Interesting development. Foreign direct investments (FDI) to and from China was negative, meaning FDI inflows were lower than outflows. Chinese businessmen and state-owned enterprises are investing more abroad — mainly in the US, EU, Japan. This means what?

  1. Labor costs, taxes, bureaucracies, corruption, etc. are rising fast in China, investors would rather do business outside, or
  2. Strategic move to further internationalize China capitalism guided by socialist dictatorship. Or
  3. Generation of pacifist, trade- and business-oriented communist leaders are rising.

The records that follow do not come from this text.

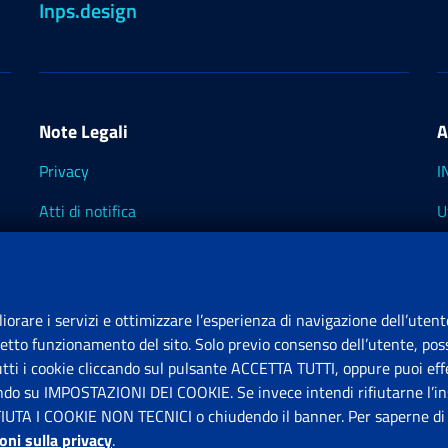
Inps.design
Note Legali
A
Privacy
I
Atti di notifica
U
Impostazioni dei cookie
I
I
liorare i servizi e ottimizzare l’esperienza di navigazione dell’utent
retto funzionamento del sito. Solo previo consenso dell’utente, poss
tutti i cookie cliccando sul pulsante ACCETTA TUTTI, oppure puoi effe
S
ando su IMPOSTAZIONI DEI COOKIE. Se invece intendi rifiutarne l’ins
FIUTA I COOKIE NON TECNICI o chiudendo il banner. Per saperne di p
P
oni sulla privacy
.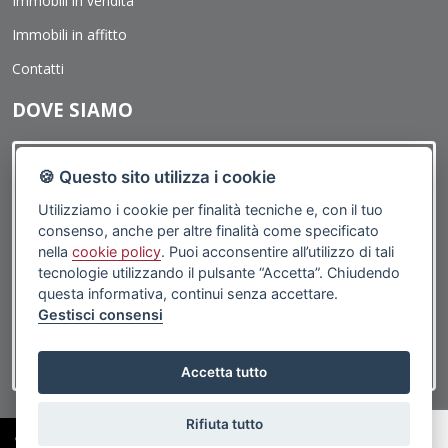
Immobili in vendita
negli altri casi, l'opposizione presuppone un motivo legittimo.
Immobili in affitto
Contatti
DOVE SIAMO
🍪 Questo sito utilizza i cookie
Utilizziamo i cookie per finalità tecniche e, con il tuo
consenso, anche per altre finalità come specificato
nella
cookie policy
. Puoi acconsentire all’utilizzo di tali
tecnologie utilizzando il pulsante “Accetta”. Chiudendo
questa informativa, continui senza accettare.
Gestisci consensi
Accetta tutto
Rifiuta tutto
©2019 Porticciolo Immobiliare | Via G.Caboto, 1R 16167 Genova (GE) - PI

The hawks and war-mongers in the Communist Party are shouting their last Hurrah via more militarism and provocation of their neighbors to say they are not losing in the party.

(4) Sept. 16, 2014, https://sg.news.yahoo.com/chinas-overseas-investment

(5) “According to a Barclays survey, which polled over 2,000 Chinese residents with a total net worth greater than $1.5 billion million, 47 percent of Chinese respondents said that they wanted to move abroad in the next five years, compared to a global average of 29 percent.”

Sept. 15, 2014, http://shanghaiist.com/…/study-nearly-half-of-wealthy

This news is consistent with the previous news report. Many rich Chinese want to experience more individual freedom, something that they cannot enjoy inside China, even if they are very close to the Communist party leaders.

(6) “Democracy is defined not only by people’s right to vote in an election but also the right to participate in political affairs on a daily basis,” Xinhua quoted Xi as saying. “Democracy is not a decoration … it’s for solving people’s problems.”

Sept. 22, 2014, http://www.scmp.com/…/democracy-not-decoration-xi

Really? the China Communist Party will allow public participation in government? Allow elections?

china2

(7) “About 30 Chinese officials, including managers of state-owned companies, are known to have committed suicide this year. Among them were several high-profile cadres under investigation for graft… entrepreneurs and private company managers are under greater stress as the economy slows. Last year more than 80 businessmen committed suicide in a six-month period in the city of Wenzhou alone.

“Entrepreneurs complain that making a fortune paints a bull’s-eye on your back. Hence the so-called “curse of the rich list.” Unlike in most countries, China’s most successful tycoons don’t want to be ranked among the country’s wealthiest individuals, since honorees tend to find themselves ruined or in handcuffs.

“China’s culture of corruption and abuse of power is a major reason so many of the country’s rich want to leave. A Barclays BARC.LN -1.07% survey released Monday found that 47% of Chinese with more than $1.5 million in assets are planning to emigrate, and this is consistent with past research. Developed-country programs that allow investors to essentially buy residency continue to attract waves of Chinese.

“Many of China’s brainiest young people also want out. According to the state-run Xinhua news agency, the annual number of students who go abroad for study and don’t return reached 70,000 in 2012….”
— Hugo Restall, Sept. 17, 2014,  http://www.wsj.com/articles/chinas-unhappy-rich-1410889484

china3

My hypothesis:

(1) Greying communist party officials of China have their kids studying in the US, Canada, UK, Australia, etc. When they come back and become CP leaders soon, they will be tolerant of democracy, tolerant of political pluralism. And China’s one-party system will implode and collapse.

(2) China internal dissent is larger than what we know or read in media. China’s external bullying is partly a diversionary tactic, to create “external enemies” and hope to consolidate internally, to rally nationalism. Such internal dissent started in Tiananmen 27 years ago, or even earlier. The stabbings, massacres, riots in some restive regions, they look “scattered” and uncoordinated, but they may be wide and deep.

(3) If China implode someday, it will break up into several countries and governments, the main country may remain under the communist party. Similar to what happened in the former USSR, it broke up into many new and smaller countries, but the bulk of the country remained as Russia.